How You Can Make Home Improvements Pay
Making improvements to your home can be a wise decision in a number of ways. You'll enjoy spending time in your refreshed home. The updates can increase the value of your house if you ever decide to sell it. But not everyone is aware of another benefit that some home improvements can offer-a home improvement tax credit that can significantly reduce your income tax bill.
Energy Smart Improvements Save You Money Two Ways
You know that installing energy efficient windows or doors, a new heating or air conditioning system, or hot water heater can lower your monthly energy bills. But you might not know that the Federal government also offers a tax credit for many energy-saving home improvements.
As part of the economic stimulus package passed in 2009, the government created the Home Energy tax credit. The credit, which reduces the total amount of income tax you pay, can be claimed on your 2010 income taxes. There is no upper or lower income limit to qualify for the credit.
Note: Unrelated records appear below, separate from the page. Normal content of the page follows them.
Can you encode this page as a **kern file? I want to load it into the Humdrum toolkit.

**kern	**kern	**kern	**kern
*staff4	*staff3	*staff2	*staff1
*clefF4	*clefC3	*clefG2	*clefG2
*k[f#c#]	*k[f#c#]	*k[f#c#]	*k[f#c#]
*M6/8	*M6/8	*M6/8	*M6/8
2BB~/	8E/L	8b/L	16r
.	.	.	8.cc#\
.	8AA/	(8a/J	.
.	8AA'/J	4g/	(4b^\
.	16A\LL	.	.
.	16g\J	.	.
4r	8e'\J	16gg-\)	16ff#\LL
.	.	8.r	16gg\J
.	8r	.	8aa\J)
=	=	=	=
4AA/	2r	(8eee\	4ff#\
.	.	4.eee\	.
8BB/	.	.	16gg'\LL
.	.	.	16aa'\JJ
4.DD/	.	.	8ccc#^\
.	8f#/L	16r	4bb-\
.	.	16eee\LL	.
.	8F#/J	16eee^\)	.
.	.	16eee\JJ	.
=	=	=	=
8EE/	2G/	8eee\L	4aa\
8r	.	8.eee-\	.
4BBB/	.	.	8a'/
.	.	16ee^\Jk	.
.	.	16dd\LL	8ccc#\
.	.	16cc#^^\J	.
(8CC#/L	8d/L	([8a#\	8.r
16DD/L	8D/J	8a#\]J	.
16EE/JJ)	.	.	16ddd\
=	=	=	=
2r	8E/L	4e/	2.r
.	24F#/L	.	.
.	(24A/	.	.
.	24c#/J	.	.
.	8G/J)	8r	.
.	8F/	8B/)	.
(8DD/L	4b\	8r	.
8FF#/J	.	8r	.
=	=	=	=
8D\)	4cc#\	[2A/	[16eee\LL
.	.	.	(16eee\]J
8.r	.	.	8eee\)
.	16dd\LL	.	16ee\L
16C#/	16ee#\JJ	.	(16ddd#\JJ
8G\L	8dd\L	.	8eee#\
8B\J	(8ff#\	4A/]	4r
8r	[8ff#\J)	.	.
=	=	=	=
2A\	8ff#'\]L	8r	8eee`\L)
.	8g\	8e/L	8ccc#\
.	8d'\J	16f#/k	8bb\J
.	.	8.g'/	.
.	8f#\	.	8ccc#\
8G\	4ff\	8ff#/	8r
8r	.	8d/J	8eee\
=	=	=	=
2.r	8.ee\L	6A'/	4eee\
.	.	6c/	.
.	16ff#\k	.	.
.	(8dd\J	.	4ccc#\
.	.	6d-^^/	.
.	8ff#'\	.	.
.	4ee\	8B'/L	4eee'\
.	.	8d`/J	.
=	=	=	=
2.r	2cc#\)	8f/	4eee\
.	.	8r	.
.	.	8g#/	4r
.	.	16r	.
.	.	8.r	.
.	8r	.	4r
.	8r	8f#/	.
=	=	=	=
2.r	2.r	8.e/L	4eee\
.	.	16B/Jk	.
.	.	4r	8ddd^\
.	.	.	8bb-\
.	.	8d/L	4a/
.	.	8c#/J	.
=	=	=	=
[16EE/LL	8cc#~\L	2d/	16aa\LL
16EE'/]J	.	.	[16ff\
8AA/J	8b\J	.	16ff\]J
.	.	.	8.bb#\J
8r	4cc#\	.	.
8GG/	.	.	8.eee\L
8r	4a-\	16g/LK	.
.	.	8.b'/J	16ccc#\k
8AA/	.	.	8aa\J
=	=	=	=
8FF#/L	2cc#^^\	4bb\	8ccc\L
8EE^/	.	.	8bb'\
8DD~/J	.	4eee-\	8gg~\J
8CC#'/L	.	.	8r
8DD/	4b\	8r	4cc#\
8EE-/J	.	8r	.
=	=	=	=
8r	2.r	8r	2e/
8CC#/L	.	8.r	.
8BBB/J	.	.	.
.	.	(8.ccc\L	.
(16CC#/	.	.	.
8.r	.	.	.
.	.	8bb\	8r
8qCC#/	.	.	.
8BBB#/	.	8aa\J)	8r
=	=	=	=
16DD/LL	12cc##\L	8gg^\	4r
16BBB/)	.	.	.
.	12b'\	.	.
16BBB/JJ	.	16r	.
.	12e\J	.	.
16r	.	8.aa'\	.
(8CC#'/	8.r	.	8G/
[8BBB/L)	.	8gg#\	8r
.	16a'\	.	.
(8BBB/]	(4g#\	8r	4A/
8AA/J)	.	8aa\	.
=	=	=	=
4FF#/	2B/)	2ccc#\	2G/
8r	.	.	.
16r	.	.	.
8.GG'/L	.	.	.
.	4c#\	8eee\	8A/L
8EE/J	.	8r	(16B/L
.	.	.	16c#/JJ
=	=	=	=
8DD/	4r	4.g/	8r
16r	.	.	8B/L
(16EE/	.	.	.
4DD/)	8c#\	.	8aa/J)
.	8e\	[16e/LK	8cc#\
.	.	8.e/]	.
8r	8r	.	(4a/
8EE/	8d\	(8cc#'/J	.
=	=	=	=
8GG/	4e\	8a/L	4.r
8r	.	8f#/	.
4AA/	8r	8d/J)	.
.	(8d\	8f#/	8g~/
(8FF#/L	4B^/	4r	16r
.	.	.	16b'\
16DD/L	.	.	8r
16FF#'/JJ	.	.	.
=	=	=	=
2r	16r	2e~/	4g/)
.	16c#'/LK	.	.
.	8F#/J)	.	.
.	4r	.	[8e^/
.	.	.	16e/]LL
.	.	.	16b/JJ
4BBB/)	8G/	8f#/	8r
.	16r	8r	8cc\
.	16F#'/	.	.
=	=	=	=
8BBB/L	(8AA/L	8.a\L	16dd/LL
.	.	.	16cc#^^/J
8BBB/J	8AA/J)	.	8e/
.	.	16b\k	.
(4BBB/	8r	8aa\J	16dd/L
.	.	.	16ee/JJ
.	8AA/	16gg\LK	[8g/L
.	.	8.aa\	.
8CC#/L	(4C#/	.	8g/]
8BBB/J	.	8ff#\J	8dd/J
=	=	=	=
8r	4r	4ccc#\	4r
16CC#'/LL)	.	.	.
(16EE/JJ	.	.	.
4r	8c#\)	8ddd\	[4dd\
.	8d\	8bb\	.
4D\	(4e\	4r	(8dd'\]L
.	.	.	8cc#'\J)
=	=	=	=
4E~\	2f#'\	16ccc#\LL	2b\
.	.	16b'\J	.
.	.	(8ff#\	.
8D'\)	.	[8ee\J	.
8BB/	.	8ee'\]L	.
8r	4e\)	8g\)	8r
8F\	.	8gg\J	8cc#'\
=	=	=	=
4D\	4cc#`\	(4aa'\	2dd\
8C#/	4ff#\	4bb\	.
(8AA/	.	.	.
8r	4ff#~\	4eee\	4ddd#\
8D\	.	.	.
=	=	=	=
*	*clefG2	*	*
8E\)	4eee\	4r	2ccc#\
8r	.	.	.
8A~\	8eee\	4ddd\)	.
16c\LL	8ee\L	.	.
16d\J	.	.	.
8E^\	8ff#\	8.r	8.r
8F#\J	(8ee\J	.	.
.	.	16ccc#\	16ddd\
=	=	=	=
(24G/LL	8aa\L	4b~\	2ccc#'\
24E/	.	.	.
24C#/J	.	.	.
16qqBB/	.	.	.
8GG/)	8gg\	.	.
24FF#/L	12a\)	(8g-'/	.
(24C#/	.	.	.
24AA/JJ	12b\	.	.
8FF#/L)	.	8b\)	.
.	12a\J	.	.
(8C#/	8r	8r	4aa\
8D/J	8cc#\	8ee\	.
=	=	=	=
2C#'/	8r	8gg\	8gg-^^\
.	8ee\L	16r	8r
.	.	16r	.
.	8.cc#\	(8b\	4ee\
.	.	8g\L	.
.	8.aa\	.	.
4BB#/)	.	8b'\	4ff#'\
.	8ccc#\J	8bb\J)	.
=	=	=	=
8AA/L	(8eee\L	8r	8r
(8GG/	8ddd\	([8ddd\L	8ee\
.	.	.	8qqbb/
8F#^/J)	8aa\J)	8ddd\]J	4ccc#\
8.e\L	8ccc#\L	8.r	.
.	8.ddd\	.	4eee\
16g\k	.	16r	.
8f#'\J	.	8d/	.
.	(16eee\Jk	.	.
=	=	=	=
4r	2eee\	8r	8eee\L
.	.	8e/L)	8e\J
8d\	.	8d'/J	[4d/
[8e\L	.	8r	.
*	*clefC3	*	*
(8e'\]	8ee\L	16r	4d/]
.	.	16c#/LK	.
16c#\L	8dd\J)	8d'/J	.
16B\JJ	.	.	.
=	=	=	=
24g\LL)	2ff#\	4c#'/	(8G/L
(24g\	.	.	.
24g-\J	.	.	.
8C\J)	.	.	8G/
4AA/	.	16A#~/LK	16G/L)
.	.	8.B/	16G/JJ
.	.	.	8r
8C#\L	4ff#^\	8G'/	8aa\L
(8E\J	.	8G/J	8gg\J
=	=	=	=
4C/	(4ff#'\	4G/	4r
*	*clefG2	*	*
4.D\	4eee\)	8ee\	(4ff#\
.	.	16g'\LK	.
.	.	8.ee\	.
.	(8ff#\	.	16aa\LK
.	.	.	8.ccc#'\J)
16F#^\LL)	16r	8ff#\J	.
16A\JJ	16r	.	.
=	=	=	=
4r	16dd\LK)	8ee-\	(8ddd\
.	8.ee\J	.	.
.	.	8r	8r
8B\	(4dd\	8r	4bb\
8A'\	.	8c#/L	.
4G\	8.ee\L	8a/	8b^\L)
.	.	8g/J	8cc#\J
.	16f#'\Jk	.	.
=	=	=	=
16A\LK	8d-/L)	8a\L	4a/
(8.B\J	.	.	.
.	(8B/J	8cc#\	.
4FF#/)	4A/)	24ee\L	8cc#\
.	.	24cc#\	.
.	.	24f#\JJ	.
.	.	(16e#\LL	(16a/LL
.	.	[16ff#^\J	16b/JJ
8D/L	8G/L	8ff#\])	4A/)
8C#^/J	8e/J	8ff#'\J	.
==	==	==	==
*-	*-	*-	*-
Credits for Big and Small Projects
There are two types of tax credits. One applies to several common home improvements, the other to larger, more costly projects.
- Energy efficiency improvement credits: Replacement windows and doors, insulation, roofs, heating and cooling systems, corn, pellet or wood-burning stoves, and water heaters may be eligible for a tax credit of 30% of the cost (not including installation and labor) up to a $1,500 total credit. The home must be your principal residence and the improvements must be made between January 1, 2009 and December 31, 2010. The credits apply only to improvements to existing homes.
- Residential renewable energy credits: Geothermal heat pumps, solar panels, solar water heaters, small wind energy systems, and residential fuel cell and microturbine systems may qualify for tax credit of 30% of the cost with no upper limit on the credit. The systems need to be installed before December 21, 2016. The credits apply to your principal residence and any vacation homes. The home can be an existing one or new construction.
For all the details about which types of appliances and improvements qualify for the tax credits, you can visit the government's Energy Star website.
Other Home Improvements That Can Cut Your Tax Bill
In addition to tax credits for making your home more energy efficient, you may also be able to deduct a portion of the cost for other improvements. If you've had to make an improvement to your home for medical reasons, for example adding a ramp for a family member in a wheelchair, you could qualify for a deduction. There are strict rules for this type of deduction and you need a written statement from your physician saying the improvement is medically necessary. Talk with your tax advisor or the I.R.S. to find out more about this deduction.
If you use a home equity loan to finance your home improvements, you may be able to deduct the loan interest on your income taxes.
Lower Energy and Tax Bills Make Home Improvements Pay Off
If you're thinking about remodeling your home, do some research before you start your project to find out if you can take advantage of the Home Energy tax credits this year.
This article is for informational purposes only. For personalized financial advice, you should contact a qualified financial advisor.